The impact of the arbiterFee solely being decided by the buyer and, according to the above - set to 1 wei will be a potentially costly process for the arbiter. But there’s also a side-effect that incentivises initiating a dispute for the buyer.

Initiating a dispute for the buyer comes close to free, regardless of whether there’s a conceived dispute. To fully benefit from this structure, the buyer could always initiate a dispute in hopes of getting a “discount.” In the worst-case scenario, the arbiter judges in the seller's favor- the same result as if the buyer had called confirmReceipt. Any other ruling by the arbiter than the aforementioned benefits the seller, as they would not have to pay the entire previously agreed-upon price. Thus, the dispute process is without risk for the buyer.

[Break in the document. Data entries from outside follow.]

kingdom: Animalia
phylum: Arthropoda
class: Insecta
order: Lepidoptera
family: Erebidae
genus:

The seller cannot benefit from the dispute process similarly since they would optimally always want the buyer to call confirmReceipt.

Tools Used

Manual review.

Recommendations

The buyer should not be able to single-handedly decide on the arbiterFee. An alternative could be that the arbiterFee is set dynamically as a percentage of the price. If the arbiterFee is set dynamically, it would heighten the threshold to start dispute processes by the buyer. This also ensures that the arbiter is reasonably compensated pro rata.